When was the last time you heard or read about a revolutionary technology or idea?

Here is a random assortment:

The Printing Press
The Hybrid Electric Engine
Facebook
The iPad

It would be hard to argue that any of these technologies are not revolutionary – and each have certainly changed the world in some way. However, when you think about it – how much innovation really went into each one of these inventions?

The Printing Press: Invented in 1450 by Johannes Gutenberg, this device essentially mixes together two existing technologies: movable type (created by the Chinese as early as 1040) and the wine press (originally conceived to crush grapes for wine).

The Hybrid Electric Engine: This innovation is basically a well-balanced combination of a gas/electric generator and a trunk-full of cell phone batteries.
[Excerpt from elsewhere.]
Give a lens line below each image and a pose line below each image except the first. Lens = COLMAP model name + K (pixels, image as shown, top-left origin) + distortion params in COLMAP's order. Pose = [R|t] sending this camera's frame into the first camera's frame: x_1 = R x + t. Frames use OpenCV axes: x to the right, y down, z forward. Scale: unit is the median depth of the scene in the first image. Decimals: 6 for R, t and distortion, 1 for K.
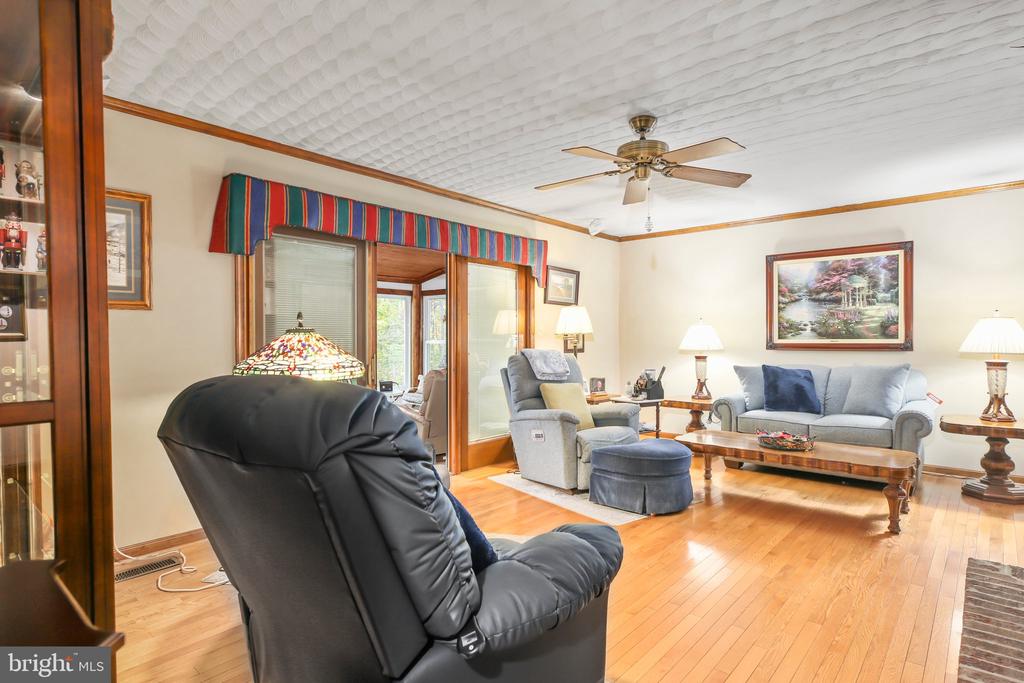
lens RADIAL K [[549.5, 0, 511.0], [0, 549.5, 344.7], [0, 0, 1]] dist [-0.006734, -0.000597]
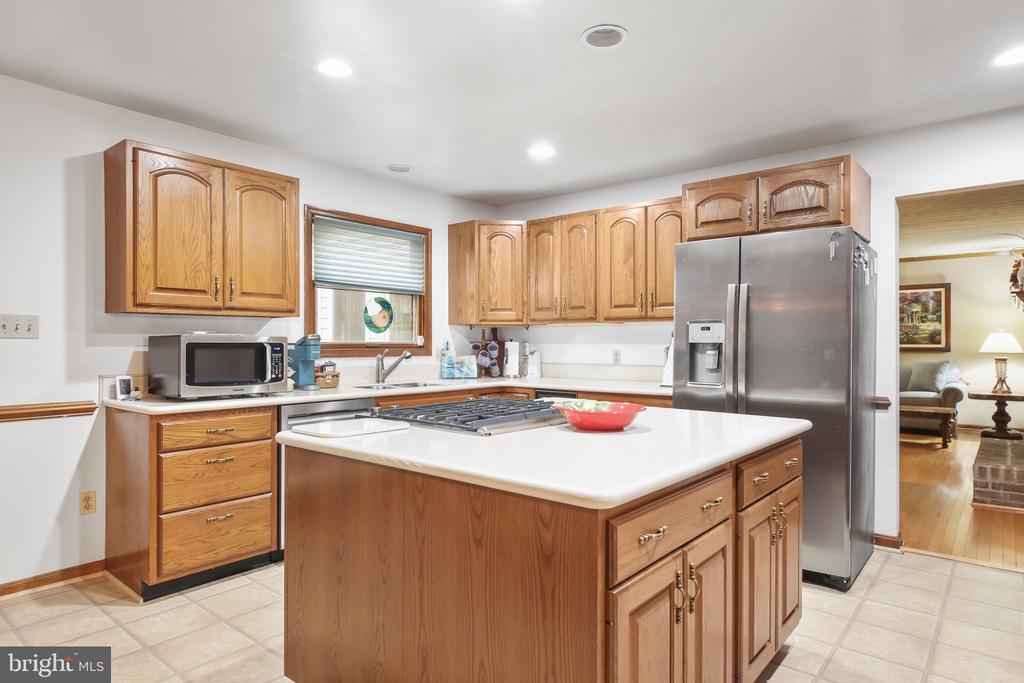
lens RADIAL K [[609.3, 0, 513.5], [0, 609.3, 341.5], [0, 0, 1]] dist [0.004450, 0.000864]
pose [[0.999255, 0.007142, 0.037921, -0.616669], [-0.006723, 0.999915, -0.011174, 0.009667], [-0.037998, 0.010911, 0.999218, -0.743716]]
Facebook: Social communication over the internet is nearly as old as the internet itself. One of the earliest social outlets was AOL Instant Messenger (AIM), which launched in 1996. Facebook is essentially a more sophisticated version of AIM where users have control of an entire webpage (their profile) and can interact with their friends in ways other than just instant messaging.

The iPad: Perhaps the least impressive invention on the list – this device is simply a larger version of the iPod Touch.

When thinking about these inventions in comparison to the technologies that laid the groundwork for their discovery – they seem quite ordinary. They’re all minor modifications of existing technologies or combinations of inventions that already exist.

If you were to look at the body of existing technology as a building – each invention is simply one additional brick laid on top of all of the technologies that supported its discovery. A different analogy is that of an endlessly sprawling mansion, where each additional room in the mansion (a new discovery) can only be accessed when its adjacent rooms have already been explored.

The secret to changing the world is not thinking big – but rather it’s examining everything that already exists and thinking of small ways to modify, improve, or combine. Big discoveries lay here, in the adjacent possible.

Citation – the concept of the Adjacent Possible is credited to Steven Johnson and his book Where Good Ideas Come From.